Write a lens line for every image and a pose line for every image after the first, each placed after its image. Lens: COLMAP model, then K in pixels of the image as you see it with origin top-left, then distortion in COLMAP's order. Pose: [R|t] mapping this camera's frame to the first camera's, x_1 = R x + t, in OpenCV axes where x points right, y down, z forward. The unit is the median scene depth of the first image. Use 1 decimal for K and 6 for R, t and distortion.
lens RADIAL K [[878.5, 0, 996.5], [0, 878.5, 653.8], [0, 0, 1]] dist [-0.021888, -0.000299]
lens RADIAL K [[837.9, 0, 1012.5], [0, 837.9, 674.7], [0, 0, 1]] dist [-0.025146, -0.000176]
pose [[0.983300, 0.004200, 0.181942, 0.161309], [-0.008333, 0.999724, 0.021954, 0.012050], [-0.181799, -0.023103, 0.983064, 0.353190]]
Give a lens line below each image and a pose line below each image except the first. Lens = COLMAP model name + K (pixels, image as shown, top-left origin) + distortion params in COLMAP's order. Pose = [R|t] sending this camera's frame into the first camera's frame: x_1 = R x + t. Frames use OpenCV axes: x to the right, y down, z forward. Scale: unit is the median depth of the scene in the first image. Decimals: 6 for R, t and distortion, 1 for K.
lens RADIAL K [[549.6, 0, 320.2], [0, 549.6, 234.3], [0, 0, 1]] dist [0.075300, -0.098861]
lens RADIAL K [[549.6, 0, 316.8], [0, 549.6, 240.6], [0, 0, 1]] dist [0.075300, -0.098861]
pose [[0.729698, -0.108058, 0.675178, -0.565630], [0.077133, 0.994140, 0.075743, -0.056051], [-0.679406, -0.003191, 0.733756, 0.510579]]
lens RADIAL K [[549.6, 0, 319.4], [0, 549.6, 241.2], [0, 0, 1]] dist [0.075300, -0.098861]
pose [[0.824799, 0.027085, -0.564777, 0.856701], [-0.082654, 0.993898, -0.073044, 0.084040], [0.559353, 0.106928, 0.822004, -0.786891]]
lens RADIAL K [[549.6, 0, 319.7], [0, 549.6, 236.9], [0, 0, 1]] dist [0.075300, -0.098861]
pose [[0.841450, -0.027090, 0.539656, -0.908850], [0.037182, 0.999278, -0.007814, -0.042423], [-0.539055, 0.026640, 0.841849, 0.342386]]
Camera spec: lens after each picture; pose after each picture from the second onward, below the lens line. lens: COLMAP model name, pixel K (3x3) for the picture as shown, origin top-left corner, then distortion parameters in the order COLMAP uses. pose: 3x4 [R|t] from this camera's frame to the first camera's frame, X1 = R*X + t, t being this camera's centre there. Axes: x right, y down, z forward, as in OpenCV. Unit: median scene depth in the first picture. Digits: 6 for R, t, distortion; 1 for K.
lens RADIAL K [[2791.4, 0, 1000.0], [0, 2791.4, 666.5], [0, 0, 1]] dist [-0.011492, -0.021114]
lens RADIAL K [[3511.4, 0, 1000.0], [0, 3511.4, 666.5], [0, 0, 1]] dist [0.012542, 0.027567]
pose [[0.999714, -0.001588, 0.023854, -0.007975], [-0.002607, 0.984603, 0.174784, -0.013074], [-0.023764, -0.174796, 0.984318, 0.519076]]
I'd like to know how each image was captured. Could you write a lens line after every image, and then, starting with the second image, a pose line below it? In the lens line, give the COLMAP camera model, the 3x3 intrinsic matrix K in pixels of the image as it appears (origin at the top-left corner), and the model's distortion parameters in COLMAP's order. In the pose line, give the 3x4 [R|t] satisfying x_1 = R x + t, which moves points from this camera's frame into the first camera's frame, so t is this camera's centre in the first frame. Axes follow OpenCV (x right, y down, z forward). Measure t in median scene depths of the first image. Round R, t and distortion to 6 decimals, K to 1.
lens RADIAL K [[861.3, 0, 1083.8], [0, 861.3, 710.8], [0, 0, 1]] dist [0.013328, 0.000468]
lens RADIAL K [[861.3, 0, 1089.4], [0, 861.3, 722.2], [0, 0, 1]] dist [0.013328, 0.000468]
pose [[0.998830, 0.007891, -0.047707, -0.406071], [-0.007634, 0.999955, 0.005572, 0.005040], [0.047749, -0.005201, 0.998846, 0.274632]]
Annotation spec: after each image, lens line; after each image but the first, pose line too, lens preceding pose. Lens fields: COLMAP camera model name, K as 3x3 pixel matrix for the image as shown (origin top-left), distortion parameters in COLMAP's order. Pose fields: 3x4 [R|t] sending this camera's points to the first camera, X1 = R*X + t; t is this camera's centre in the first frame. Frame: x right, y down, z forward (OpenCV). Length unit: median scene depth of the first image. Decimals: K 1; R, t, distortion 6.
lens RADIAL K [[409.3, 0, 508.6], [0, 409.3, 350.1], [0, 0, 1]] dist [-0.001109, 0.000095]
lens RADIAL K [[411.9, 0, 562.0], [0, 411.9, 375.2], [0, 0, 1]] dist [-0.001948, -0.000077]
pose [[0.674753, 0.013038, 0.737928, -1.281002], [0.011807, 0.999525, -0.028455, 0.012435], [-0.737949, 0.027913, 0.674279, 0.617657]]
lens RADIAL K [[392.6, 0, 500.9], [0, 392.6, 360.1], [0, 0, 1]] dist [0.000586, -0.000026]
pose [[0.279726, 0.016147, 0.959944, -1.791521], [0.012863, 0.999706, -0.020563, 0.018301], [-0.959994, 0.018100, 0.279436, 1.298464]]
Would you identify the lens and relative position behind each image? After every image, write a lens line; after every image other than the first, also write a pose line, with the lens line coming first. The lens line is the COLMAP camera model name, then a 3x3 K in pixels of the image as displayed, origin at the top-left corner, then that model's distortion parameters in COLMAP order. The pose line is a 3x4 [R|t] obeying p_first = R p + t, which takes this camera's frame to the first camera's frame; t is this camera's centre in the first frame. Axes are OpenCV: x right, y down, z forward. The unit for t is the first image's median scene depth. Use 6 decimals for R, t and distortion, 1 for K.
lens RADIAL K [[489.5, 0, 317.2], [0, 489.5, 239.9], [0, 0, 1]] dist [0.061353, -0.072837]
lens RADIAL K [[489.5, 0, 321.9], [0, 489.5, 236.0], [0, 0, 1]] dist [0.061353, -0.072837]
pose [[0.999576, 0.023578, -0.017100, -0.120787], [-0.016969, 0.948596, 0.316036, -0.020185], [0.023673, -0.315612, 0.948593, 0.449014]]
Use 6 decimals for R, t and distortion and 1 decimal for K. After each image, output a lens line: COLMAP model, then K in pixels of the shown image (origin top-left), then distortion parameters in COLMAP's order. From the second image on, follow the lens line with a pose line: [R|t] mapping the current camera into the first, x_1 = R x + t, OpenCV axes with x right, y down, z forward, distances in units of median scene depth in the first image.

◆ Your objective
Transcribe the listing in full, keeping every line exact.

◆ Completed task
Write a lens line for every image and a pose line for every image after the first, each placed after its image. Lens: COLMAP model, then K in pixels of the image as you see it with origin top-left, then distortion in COLMAP's order. Pose: [R|t] mapping this camera's frame to the first camera's, x_1 = R x + t, in OpenCV axes where x points right, y down, z forward. The unit is the median scene depth of the first image. Use 1 decimal for K and 6 for R, t and distortion.
lens RADIAL K [[878.5, 0, 996.5], [0, 878.5, 653.8], [0, 0, 1]] dist [-0.021888, -0.000299]
lens RADIAL K [[837.9, 0, 1012.5], [0, 837.9, 674.7], [0, 0, 1]] dist [-0.025146, -0.000176]
pose [[0.983300, 0.004200, 0.181942, 0.161309], [-0.008333, 0.999724, 0.021954, 0.012050], [-0.181799, -0.023103, 0.983064, 0.353190]]
Give a lens line below each image and a pose line below each image except the first. Lens = COLMAP model name + K (pixels, image as shown, top-left origin) + distortion params in COLMAP's order. Pose = [R|t] sending this camera's frame into the first camera's frame: x_1 = R x + t. Frames use OpenCV axes: x to the right, y down, z forward. Scale: unit is the median depth of the scene in the first image. Decimals: 6 for R, t and distortion, 1 for K.
lens RADIAL K [[549.6, 0, 320.2], [0, 549.6, 234.3], [0, 0, 1]] dist [0.075300, -0.098861]
lens RADIAL K [[549.6, 0, 316.8], [0, 549.6, 240.6], [0, 0, 1]] dist [0.075300, -0.098861]
pose [[0.729698, -0.108058, 0.675178, -0.565630], [0.077133, 0.994140, 0.075743, -0.056051], [-0.679406, -0.003191, 0.733756, 0.510579]]
lens RADIAL K [[549.6, 0, 319.4], [0, 549.6, 241.2], [0, 0, 1]] dist [0.075300, -0.098861]
pose [[0.824799, 0.027085, -0.564777, 0.856701], [-0.082654, 0.993898, -0.073044, 0.084040], [0.559353, 0.106928, 0.822004, -0.786891]]
lens RADIAL K [[549.6, 0, 319.7], [0, 549.6, 236.9], [0, 0, 1]] dist [0.075300, -0.098861]
pose [[0.841450, -0.027090, 0.539656, -0.908850], [0.037182, 0.999278, -0.007814, -0.042423], [-0.539055, 0.026640, 0.841849, 0.342386]]
Camera spec: lens after each picture; pose after each picture from the second onward, below the lens line. lens: COLMAP model name, pixel K (3x3) for the picture as shown, origin top-left corner, then distortion parameters in the order COLMAP uses. pose: 3x4 [R|t] from this camera's frame to the first camera's frame, X1 = R*X + t, t being this camera's centre there. Axes: x right, y down, z forward, as in OpenCV. Unit: median scene depth in the first picture. Digits: 6 for R, t, distortion; 1 for K.
lens RADIAL K [[2791.4, 0, 1000.0], [0, 2791.4, 666.5], [0, 0, 1]] dist [-0.011492, -0.021114]
lens RADIAL K [[3511.4, 0, 1000.0], [0, 3511.4, 666.5], [0, 0, 1]] dist [0.012542, 0.027567]
pose [[0.999714, -0.001588, 0.023854, -0.007975], [-0.002607, 0.984603, 0.174784, -0.013074], [-0.023764, -0.174796, 0.984318, 0.519076]]
I'd like to know how each image was captured. Could you write a lens line after every image, and then, starting with the second image, a pose line below it? In the lens line, give the COLMAP camera model, the 3x3 intrinsic matrix K in pixels of the image as it appears (origin at the top-left corner), and the model's distortion parameters in COLMAP's order. In the pose line, give the 3x4 [R|t] satisfying x_1 = R x + t, which moves points from this camera's frame into the first camera's frame, so t is this camera's centre in the first frame. Axes follow OpenCV (x right, y down, z forward). Measure t in median scene depths of the first image. Round R, t and distortion to 6 decimals, K to 1.
lens RADIAL K [[861.3, 0, 1083.8], [0, 861.3, 710.8], [0, 0, 1]] dist [0.013328, 0.000468]
lens RADIAL K [[861.3, 0, 1089.4], [0, 861.3, 722.2], [0, 0, 1]] dist [0.013328, 0.000468]
pose [[0.998830, 0.007891, -0.047707, -0.406071], [-0.007634, 0.999955, 0.005572, 0.005040], [0.047749, -0.005201, 0.998846, 0.274632]]
Annotation spec: after each image, lens line; after each image but the first, pose line too, lens preceding pose. Lens fields: COLMAP camera model name, K as 3x3 pixel matrix for the image as shown (origin top-left), distortion parameters in COLMAP's order. Pose fields: 3x4 [R|t] sending this camera's points to the first camera, X1 = R*X + t; t is this camera's centre in the first frame. Frame: x right, y down, z forward (OpenCV). Length unit: median scene depth of the first image. Decimals: K 1; R, t, distortion 6.
lens RADIAL K [[409.3, 0, 508.6], [0, 409.3, 350.1], [0, 0, 1]] dist [-0.001109, 0.000095]
lens RADIAL K [[411.9, 0, 562.0], [0, 411.9, 375.2], [0, 0, 1]] dist [-0.001948, -0.000077]
pose [[0.674753, 0.013038, 0.737928, -1.281002], [0.011807, 0.999525, -0.028455, 0.012435], [-0.737949, 0.027913, 0.674279, 0.617657]]
lens RADIAL K [[392.6, 0, 500.9], [0, 392.6, 360.1], [0, 0, 1]] dist [0.000586, -0.000026]
pose [[0.279726, 0.016147, 0.959944, -1.791521], [0.012863, 0.999706, -0.020563, 0.018301], [-0.959994, 0.018100, 0.279436, 1.298464]]
Would you identify the lens and relative position behind each image? After every image, write a lens line; after every image other than the first, also write a pose line, with the lens line coming first. The lens line is the COLMAP camera model name, then a 3x3 K in pixels of the image as displayed, origin at the top-left corner, then that model's distortion parameters in COLMAP order. The pose line is a 3x4 [R|t] obeying p_first = R p + t, which takes this camera's frame to the first camera's frame; t is this camera's centre in the first frame. Axes are OpenCV: x right, y down, z forward. The unit for t is the first image's median scene depth. Use 6 decimals for R, t and distortion, 1 for K.
lens RADIAL K [[489.5, 0, 317.2], [0, 489.5, 239.9], [0, 0, 1]] dist [0.061353, -0.072837]
lens RADIAL K [[489.5, 0, 321.9], [0, 489.5, 236.0], [0, 0, 1]] dist [0.061353, -0.072837]
pose [[0.999576, 0.023578, -0.017100, -0.120787], [-0.016969, 0.948596, 0.316036, -0.020185], [0.023673, -0.315612, 0.948593, 0.449014]]
Use 6 decimals for R, t and distortion and 1 decimal for K. After each image, output a lens line: COLMAP model, then K in pixels of the shown image (origin top-left), then distortion parameters in COLMAP's order. From the second image on, follow the lens line with a pose line: [R|t] mapping the current camera into the first, x_1 = R x + t, OpenCV axes with x right, y down, z forward, distances in units of median scene depth in the first image.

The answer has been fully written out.